Colby has been a public opponent of the US-led invasion of Iraq and said that he has opposed every US intervention abroad since then - including the increasing US military support for Ukraine in its fight against Russia's invasion.

He is also against US military confrontation with Iran, which has placed him at odds with many Republicans including those currently on Trump's incoming team.

Colby has argued to contain Iran's nuclear programme, rather than directly attacking it, and in 2019 cautioned Trump against going to war with Tehran after the Iran-aligned Houthis claimed a major attack on Saudi oil facilities.

Pivotal moment

Trump is entering office next month at a pivotal moment in the Middle East.

In addition to the 14-month Israeli war on Gaza, which several rights groups have called a genocide perpetrated by Israel against Palestinians, Syrian rebels toppled the government of Bashar al-Assad in a stunning offensive that ended the 53-year rule of the Assad family in Syria.

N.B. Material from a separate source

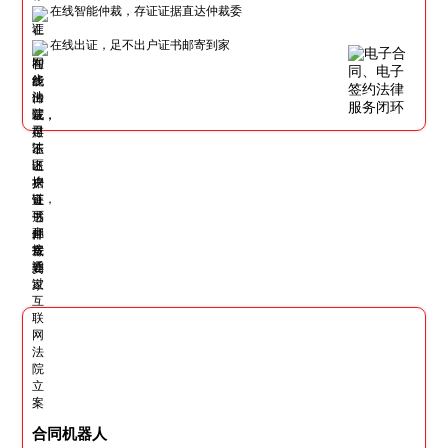
在线智能仲裁，存证证据直达仲裁委
在线出证，足不出户证书邮寄到家
合同机器人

And in Lebanon, there is a fragile ceasefire between Israel and Hezbollah. 

Trump, who campaigned on an anti-war platform, said he doesn't want to get further involved in Syria, where the US currently has 2,000 troops.

He has also warned that Israel's war on Gaza must come to an end when he gets into office. There is also the ongoing conflict in Sudan, where a civil war between rival factions has led to a devastating humanitarian conflict. The war has displaced more than 10 million people, and brought more than a third of the 48 million population to the brink of famine.

At the same time that Colby has long argued that the US should untangle itself from the Middle East, the former Trump official thinks that Washington needs to beef up its military presence in Asia, where he believes China is the country's main threat.

"For about the past decade, I have been arguing in every available format that we should prepare ourselves to defend Taiwan," he wrote in an op-ed for the Wall Street Journal in September.

"But my argument has always been that Taiwan isn't itself of existential importance to America. Rather, our core interest is in denying China regional hegemony over Asia. Taiwan is very important for that goal, but not essential."